Czułam, że jako młoda i aktywna kobieta muszę zacząć dbać również o swoją figurę. Od dłuższego czasu uczęszczałam na zajęcia do klubu fitness, ale bez diety rezultaty były marne. Zawsze marzyłam o zgrabnej sylwetce, ale sama nie byłam w stanie zrzucić więcej niż 3 kg, które wracały wraz z zarzuceniem kolejnej diety-cud. Postawiłam na wizytę u dietetyka, żeby móc świadomie zmieniać dietę i nawyki żywieniowe. 

 

Co czuła Pani przed i po pierwszej wizycie?

Przed wizytą byłam nastawiona sceptycznie. Po pierwszej wizycie czułam podekscytowanie i obawy, czy to nie będzie pierwsze i ostatnie spotkanie. Motywację miałam dużą, ale obawiałam się, że przy moim trybie życia szybko zarzucę zalecenia i całą dietę. 

 

Jakie były początki?

Obsesyjnie myślałam o jedzeniu, brakowało mi podjadania w czasie pracy i kiedy pojawiał się stres.

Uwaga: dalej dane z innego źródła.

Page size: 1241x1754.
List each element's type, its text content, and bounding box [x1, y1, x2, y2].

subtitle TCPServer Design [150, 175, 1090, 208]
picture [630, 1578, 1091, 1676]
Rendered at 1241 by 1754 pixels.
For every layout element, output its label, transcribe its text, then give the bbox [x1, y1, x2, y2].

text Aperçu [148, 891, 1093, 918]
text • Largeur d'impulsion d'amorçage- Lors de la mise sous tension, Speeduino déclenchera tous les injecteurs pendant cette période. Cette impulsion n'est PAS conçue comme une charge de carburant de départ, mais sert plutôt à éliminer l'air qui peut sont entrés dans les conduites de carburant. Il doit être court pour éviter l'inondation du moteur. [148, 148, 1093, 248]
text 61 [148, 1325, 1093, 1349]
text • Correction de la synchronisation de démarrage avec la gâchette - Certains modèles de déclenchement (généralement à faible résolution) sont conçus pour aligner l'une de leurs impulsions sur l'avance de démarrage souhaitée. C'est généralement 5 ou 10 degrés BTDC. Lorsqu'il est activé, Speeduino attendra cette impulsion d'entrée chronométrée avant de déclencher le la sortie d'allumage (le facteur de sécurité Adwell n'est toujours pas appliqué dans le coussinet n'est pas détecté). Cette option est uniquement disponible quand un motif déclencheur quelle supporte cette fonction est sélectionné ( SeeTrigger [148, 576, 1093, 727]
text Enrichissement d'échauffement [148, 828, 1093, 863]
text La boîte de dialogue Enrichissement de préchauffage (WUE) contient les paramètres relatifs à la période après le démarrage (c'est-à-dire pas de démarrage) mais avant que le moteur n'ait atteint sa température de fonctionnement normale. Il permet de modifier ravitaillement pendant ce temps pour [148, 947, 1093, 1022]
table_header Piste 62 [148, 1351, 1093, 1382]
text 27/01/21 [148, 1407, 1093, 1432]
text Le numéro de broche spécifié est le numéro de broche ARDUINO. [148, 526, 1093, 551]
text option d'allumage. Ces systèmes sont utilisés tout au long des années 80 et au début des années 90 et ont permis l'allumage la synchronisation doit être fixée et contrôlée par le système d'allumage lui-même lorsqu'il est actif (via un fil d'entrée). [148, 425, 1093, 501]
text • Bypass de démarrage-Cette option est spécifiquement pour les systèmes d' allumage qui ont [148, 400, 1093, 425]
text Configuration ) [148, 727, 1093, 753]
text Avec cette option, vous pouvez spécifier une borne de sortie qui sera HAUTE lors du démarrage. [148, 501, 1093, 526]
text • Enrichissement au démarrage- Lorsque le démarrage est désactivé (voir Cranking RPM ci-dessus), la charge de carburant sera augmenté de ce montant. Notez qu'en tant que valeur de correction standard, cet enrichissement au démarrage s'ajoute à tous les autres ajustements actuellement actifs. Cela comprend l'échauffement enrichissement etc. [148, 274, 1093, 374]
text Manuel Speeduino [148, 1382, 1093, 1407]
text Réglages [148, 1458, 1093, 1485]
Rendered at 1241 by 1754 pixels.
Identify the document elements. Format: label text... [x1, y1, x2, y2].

Z czasem przyzwyczaiłam się do regularnych godzin jedzenia i starałam się zapijać głód wodą. Ale kiedy przychodził wieczór i siadałam ze znajomymi, żeby obejrzeć film, to chciało mi się płakać! Miałam ochotę na chipsy, orzeszki i cokolwiek byle jeść. Pani Ewelina poradziła mi, żebym jadała w takich momentach marchewkę lub inne warzywa. Z czasem stałam się miłośniczką sałaty, którą jadłam, jak chipsy. ;)

 

Jak zmieniło się Pani samopoczucie fizyczne i psychiczne po redukcji wagi?

Z pewnością będąc szczupłą jestem bardziej aktywna fizycznie. Nie wyobrażam już sobie tygodnia bez ćwiczeń i dużo łatwiej podejmować mi nowe formy aktywności. Jestem jeszcze bardziej pewna siebie i łatwiej podejmuję ryzyko, które jest tego warte. :) Zaczęłam eksperymentować z modą, bo wszystko leży na mnie idealnie! 

 

Kiedyś wydawało mi się, że wizyta u dietetyka to wymysł i próżność. Kojarzyłam to z drogą hochsztaplerką dla naiwnych. Ale zdecydowałam się i zupełnie zmieniłam zdanie. Cieszę się, że trafiłam do Pani Eweliny, ponieważ w pracy z pacjentem wykorzystuje proste przepisy, na które nie trzeba wydawać fortuny. Nie mami super koktajlami z proszku i suplementami niewiadomego pochodzenia. Po 6 miesiącach współpracy wiem, jak dobierać jedzenie, nie spędzam w kuchni całego dnia i zawsze czuję się najedzona.